◆ Materiale estratto:

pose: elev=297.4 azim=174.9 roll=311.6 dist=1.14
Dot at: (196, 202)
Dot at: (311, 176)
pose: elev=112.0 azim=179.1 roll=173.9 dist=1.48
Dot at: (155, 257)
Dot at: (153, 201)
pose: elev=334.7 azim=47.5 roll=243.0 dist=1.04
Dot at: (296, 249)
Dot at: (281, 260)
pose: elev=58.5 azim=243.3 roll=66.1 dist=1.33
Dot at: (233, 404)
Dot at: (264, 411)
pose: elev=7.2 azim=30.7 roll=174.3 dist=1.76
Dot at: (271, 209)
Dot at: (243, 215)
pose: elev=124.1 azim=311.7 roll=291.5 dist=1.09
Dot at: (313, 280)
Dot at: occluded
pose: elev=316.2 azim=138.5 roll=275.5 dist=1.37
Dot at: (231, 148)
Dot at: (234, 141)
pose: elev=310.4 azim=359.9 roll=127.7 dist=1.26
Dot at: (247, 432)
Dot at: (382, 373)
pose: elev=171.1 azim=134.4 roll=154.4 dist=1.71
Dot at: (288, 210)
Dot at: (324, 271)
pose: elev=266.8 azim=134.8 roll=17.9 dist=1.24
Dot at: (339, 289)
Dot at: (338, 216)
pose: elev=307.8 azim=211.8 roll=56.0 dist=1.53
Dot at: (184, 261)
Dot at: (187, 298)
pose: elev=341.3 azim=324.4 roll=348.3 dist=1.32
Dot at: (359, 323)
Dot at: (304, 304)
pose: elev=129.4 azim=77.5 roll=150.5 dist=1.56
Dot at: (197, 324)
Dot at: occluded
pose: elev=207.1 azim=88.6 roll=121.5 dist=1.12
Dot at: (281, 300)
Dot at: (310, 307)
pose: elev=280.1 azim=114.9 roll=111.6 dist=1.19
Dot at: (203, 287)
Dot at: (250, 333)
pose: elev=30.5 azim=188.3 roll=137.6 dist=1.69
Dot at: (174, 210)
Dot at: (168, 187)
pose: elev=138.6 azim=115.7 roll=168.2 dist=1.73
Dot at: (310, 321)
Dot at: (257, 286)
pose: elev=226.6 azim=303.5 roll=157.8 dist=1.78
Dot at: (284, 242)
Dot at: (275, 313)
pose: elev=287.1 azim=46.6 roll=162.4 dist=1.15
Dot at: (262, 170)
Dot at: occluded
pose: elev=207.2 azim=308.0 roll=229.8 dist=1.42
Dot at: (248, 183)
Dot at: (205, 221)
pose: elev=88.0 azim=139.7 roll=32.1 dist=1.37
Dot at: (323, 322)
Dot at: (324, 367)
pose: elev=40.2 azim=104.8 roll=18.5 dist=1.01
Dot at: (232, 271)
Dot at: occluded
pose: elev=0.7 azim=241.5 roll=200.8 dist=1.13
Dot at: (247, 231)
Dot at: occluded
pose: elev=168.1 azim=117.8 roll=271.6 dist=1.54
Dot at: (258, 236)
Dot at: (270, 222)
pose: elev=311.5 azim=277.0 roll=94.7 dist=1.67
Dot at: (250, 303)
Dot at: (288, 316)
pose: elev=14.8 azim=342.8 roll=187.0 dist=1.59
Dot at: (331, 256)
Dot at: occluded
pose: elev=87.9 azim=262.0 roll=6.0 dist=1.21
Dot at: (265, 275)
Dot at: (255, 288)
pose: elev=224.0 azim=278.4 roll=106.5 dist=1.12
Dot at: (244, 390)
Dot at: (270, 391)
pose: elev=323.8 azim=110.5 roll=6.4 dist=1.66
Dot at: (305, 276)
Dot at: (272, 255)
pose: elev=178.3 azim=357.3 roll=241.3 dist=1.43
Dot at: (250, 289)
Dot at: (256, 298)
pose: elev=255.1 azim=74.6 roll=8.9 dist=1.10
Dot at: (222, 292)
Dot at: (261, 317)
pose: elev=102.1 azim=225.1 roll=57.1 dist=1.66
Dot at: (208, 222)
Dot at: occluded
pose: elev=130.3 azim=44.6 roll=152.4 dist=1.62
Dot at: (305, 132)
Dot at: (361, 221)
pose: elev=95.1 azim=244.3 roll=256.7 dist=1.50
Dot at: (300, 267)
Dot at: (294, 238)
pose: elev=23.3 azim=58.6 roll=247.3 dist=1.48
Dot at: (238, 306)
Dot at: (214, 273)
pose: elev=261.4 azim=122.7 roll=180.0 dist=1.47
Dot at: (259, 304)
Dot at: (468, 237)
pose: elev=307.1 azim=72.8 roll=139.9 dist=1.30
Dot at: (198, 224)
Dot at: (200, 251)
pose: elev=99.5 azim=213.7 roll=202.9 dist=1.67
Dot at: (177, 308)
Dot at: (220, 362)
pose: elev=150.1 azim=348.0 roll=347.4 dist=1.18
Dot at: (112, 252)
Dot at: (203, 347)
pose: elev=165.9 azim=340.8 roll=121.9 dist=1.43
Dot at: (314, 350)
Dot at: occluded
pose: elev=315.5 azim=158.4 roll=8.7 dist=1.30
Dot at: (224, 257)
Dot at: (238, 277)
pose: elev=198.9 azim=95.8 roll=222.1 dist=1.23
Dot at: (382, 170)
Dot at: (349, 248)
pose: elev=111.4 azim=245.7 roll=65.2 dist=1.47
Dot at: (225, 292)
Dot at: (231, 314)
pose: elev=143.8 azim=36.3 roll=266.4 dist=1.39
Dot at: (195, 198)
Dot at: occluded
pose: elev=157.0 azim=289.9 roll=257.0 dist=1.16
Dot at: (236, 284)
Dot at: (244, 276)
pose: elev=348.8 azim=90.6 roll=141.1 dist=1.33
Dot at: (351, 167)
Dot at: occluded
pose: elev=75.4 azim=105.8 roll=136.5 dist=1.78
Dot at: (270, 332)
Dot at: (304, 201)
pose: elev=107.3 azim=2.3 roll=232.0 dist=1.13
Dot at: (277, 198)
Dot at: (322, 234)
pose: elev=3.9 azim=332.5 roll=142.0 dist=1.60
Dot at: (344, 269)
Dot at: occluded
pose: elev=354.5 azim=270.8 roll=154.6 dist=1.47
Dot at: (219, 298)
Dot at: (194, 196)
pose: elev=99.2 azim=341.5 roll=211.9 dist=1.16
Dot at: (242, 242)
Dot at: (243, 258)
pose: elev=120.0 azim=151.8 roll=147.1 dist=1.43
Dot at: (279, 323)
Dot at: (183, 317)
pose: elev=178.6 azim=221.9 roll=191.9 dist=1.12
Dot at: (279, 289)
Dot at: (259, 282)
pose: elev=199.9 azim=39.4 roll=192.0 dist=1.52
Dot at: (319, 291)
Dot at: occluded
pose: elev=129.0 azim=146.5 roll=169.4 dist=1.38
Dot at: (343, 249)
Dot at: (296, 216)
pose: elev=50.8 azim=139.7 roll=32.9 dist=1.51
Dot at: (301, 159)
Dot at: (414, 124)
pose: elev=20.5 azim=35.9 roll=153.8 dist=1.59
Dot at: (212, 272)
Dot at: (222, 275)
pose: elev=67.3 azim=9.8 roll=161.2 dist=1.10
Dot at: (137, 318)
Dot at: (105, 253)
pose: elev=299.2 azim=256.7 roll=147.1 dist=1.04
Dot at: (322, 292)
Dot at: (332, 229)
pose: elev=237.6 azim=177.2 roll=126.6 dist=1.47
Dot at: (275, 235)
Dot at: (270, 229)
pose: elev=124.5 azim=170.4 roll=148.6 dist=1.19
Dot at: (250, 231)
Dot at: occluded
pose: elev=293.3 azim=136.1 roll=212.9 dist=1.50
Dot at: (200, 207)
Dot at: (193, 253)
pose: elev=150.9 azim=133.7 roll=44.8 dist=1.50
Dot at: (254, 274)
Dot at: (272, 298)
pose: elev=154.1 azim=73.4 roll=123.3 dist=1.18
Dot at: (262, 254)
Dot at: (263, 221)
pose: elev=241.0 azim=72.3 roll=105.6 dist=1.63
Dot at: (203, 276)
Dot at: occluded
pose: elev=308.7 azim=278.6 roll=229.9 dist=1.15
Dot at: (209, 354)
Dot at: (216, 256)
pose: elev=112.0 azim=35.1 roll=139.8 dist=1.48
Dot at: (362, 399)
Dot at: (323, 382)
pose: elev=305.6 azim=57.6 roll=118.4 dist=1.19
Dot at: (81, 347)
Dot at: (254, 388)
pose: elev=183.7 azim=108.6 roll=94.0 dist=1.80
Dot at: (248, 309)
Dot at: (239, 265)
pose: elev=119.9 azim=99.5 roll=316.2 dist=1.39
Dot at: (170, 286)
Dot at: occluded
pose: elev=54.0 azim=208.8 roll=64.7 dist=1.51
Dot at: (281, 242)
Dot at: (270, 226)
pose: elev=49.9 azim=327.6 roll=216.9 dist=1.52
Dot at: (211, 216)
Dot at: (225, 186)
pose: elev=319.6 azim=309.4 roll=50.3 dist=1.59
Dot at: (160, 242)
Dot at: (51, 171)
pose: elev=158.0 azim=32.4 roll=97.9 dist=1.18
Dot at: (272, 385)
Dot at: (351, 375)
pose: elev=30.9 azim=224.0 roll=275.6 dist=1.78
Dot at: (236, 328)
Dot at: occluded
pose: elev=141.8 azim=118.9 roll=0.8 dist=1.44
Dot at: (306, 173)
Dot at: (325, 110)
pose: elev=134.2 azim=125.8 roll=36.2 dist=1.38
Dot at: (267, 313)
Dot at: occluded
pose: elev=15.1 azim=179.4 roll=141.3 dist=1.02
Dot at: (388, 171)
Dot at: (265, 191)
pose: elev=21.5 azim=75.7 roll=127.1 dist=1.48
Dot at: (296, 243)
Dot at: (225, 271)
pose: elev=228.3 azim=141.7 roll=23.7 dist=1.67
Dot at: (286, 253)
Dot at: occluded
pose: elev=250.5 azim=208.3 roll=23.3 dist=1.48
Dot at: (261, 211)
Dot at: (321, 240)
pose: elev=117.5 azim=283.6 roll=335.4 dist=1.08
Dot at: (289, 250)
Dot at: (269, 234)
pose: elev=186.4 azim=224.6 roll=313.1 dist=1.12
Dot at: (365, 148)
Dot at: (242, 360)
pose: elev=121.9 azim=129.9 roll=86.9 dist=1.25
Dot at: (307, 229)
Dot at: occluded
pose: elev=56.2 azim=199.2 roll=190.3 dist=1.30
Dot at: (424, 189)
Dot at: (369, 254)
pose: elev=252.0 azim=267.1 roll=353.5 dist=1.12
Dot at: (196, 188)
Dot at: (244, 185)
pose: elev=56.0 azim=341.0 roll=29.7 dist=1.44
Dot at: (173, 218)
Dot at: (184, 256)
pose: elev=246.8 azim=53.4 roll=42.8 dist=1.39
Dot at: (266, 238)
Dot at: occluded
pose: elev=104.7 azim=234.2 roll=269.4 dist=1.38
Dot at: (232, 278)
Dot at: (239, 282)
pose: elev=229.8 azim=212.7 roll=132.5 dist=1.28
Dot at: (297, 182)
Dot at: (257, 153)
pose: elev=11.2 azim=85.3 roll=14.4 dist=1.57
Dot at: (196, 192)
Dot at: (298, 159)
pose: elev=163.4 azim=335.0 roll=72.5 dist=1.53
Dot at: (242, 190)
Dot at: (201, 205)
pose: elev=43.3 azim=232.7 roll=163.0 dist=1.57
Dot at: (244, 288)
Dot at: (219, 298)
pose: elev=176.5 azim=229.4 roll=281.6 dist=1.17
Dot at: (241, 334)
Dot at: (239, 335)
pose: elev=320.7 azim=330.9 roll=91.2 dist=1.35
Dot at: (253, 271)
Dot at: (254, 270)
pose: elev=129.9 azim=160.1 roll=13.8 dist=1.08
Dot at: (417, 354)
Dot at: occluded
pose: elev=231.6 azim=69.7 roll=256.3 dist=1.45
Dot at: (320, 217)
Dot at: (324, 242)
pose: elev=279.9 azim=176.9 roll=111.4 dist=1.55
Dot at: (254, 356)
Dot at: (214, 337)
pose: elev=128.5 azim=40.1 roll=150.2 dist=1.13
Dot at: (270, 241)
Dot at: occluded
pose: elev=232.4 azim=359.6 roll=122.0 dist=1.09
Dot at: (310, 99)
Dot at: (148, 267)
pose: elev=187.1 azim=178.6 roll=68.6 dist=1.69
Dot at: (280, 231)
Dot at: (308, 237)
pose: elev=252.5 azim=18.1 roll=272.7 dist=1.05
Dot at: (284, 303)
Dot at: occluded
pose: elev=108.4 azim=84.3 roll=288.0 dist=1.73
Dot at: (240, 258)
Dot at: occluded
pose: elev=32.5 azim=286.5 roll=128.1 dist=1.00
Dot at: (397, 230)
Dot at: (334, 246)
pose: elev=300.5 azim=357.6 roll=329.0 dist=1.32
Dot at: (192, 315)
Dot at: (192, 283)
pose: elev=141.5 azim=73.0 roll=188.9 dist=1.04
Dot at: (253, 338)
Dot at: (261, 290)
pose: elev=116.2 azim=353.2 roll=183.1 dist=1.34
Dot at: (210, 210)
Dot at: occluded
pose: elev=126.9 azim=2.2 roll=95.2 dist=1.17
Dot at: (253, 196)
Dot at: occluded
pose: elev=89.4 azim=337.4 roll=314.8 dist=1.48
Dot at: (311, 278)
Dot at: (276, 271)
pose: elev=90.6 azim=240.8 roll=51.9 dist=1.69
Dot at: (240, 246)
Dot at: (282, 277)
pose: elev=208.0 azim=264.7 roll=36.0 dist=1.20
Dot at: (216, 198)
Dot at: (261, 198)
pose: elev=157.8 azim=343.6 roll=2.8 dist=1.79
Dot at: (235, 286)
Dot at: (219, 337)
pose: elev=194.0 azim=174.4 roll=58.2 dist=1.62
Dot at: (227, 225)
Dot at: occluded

◆ Compito da svolgere: Trascrivi in forma di elenco numerato tutte le righe, dalla riga che contiene "pose: elev=229.8 azim=212.7" giù fino alla riga che contiene "Dot at: (214, 337)", entrambe incluse. Tralascia le righe vuote.

◆ Risposta qui sotto:
1. pose: elev=229.8 azim=212.7 roll=132.5 dist=1.28
2. Dot at: (297, 182)
3. Dot at: (257, 153)
4. pose: elev=11.2 azim=85.3 roll=14.4 dist=1.57
5. Dot at: (196, 192)
6. Dot at: (298, 159)
7. pose: elev=163.4 azim=335.0 roll=72.5 dist=1.53
8. Dot at: (242, 190)
9. Dot at: (201, 205)
10. pose: elev=43.3 azim=232.7 roll=163.0 dist=1.57
11. Dot at: (244, 288)
12. Dot at: (219, 298)
13. pose: elev=176.5 azim=229.4 roll=281.6 dist=1.17
14. Dot at: (241, 334)
15. Dot at: (239, 335)
16. pose: elev=320.7 azim=330.9 roll=91.2 dist=1.35
17. Dot at: (253, 271)
18. Dot at: (254, 270)
19. pose: elev=129.9 azim=160.1 roll=13.8 dist=1.08
20. Dot at: (417, 354)
21. Dot at: occluded
22. pose: elev=231.6 azim=69.7 roll=256.3 dist=1.45
23. Dot at: (320, 217)
24. Dot at: (324, 242)
25. pose: elev=279.9 azim=176.9 roll=111.4 dist=1.55
26. Dot at: (254, 356)
27. Dot at: (214, 337)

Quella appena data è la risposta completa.